- 抜粋本文
* * *
2023年10月19日放送 プレバト!!
出演者が詠んだ俳句を紹介します。
※30日に全て更新しました。大変お待たせ致しました。
→プレバト!! 公式X(旧Twitter)/公式インスタグラム

挑戦者→水野真紀[2],山下真司[2],武田真一[初],青山フォール勝ち[初],中田喜子[69],千原ジュニア[101],梅沢富美男[207] ※数字は挑戦回数

●お題:渋谷スクランブル交差点
渋谷スクランブル交差点

清水アナの俳句査定(プレバト!!公式Xより)
清水アナの俳句夏井先生評
秋時雨傘握りしめ交差点凡人です。中七をもう一工夫!

🔷挑戦者語録
水野真紀○1※前回才能アリを獲得。句会経験者だと自白している。元NHK朝ドラヒロイン(「凛凛と」)。現パナソニック(松下電器)のCMキャッチコピー「きれいなおねえさんは、好きですか。」の初代イメージキャラクター。
「やっぱりプレッシャーはあります」
山下真司×1※俳句査定は7年ぶり。夏井先生のYouTubeで予習したと豪語。
「(お題の現場に)行きましたよ。それで閃いたんです!先生!」
武田真一初挑戦※30年勤めたNHKを今年2月に対局したフリーアナウンサーで56歳。名字は濁らない「タケタ」読み。趣味はギター。学生時代はバンドを組んで自分で作詞した歌を歌っていた。
「NHKに勤めてましたから毎日渋谷に通っていた。季節を感じないことがないから難しかった」
青山フォール勝ち初挑戦※お笑いトリオ・ネルソンズのメンバー。岸健之助と共に出演(※和田まんじゅうは水彩画に出演)。
* * *
キーポイント座標付きの画像

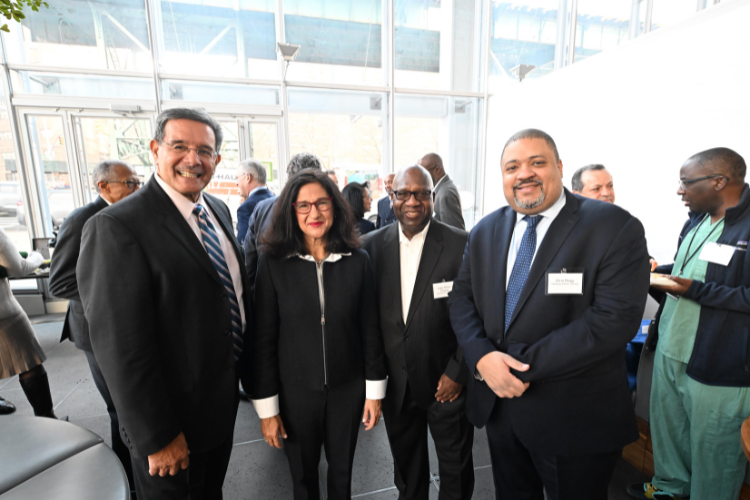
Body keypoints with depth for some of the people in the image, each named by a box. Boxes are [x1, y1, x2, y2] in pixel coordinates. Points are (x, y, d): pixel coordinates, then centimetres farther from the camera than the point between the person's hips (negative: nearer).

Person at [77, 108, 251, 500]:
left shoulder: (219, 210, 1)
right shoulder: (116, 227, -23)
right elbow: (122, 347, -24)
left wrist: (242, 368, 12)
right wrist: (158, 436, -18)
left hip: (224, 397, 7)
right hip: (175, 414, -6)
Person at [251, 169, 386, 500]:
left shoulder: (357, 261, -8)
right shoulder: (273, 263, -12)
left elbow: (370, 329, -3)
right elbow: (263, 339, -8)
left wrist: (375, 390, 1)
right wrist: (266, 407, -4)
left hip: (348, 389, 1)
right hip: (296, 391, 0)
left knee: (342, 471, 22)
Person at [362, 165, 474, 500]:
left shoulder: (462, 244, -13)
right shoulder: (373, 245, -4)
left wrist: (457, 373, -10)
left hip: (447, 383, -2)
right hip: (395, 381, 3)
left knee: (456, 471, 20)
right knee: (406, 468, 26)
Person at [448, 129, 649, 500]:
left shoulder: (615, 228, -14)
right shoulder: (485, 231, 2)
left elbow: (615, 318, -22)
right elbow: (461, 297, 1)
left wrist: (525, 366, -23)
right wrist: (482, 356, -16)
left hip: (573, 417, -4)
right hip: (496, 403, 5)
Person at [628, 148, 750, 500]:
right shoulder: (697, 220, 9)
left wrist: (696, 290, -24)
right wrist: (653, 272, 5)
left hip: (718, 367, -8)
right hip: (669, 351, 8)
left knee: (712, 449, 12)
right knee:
* * *
- 課題 1
抜粋本文のうち、「清水アナの俳句査定(プレバト!!公式Xより)」で始まり「山下真司×1※俳句査定は7年ぶり。夏井先生のYouTubeで予習したと豪語。」で終わる箇所を、一字一句違えずに書き写してください。
- 課題 2
次の記述(a)～(c)が抜粋本文の内容と合致するか、それぞれ「はい」または「いいえ」で答え、判断の根拠となる本文の語句をそのまま引用してください。
(a) 山下真司の俳句査定は7年ぶりである。
(b) 武田真一の名字は「タケダ」と読む。
(c) 水野真紀は前回、才能アリを獲得している。
- 課題 3
抜粋本文において、山下真司は何をしたことで俳句を閃いたと述べていますか。1～3文で説明してください。
記録はこの作業には使用しません。

- 解答 1
清水アナの俳句査定(プレバト!!公式Xより)
清水アナの俳句夏井先生評
秋時雨傘握りしめ交差点凡人です。中七をもう一工夫!

🔷挑戦者語録
水野真紀○1※前回才能アリを獲得。句会経験者だと自白している。元NHK朝ドラヒロイン(「凛凛と」)。現パナソニック(松下電器)のCMキャッチコピー「きれいなおねえさんは、好きですか。」の初代イメージキャラクター。
「やっぱりプレッシャーはあります」
山下真司×1※俳句査定は7年ぶり。夏井先生のYouTubeで予習したと豪語。

- 解答 2
(a) はい。「俳句査定は7年ぶり」
(b) いいえ。「名字は濁らない「タケタ」読み」
(c) はい。「前回才能アリを獲得」

- 解答 3
山下真司は、お題の現場である渋谷スクランブル交差点に実際に足を運んだことで閃いたと述べています。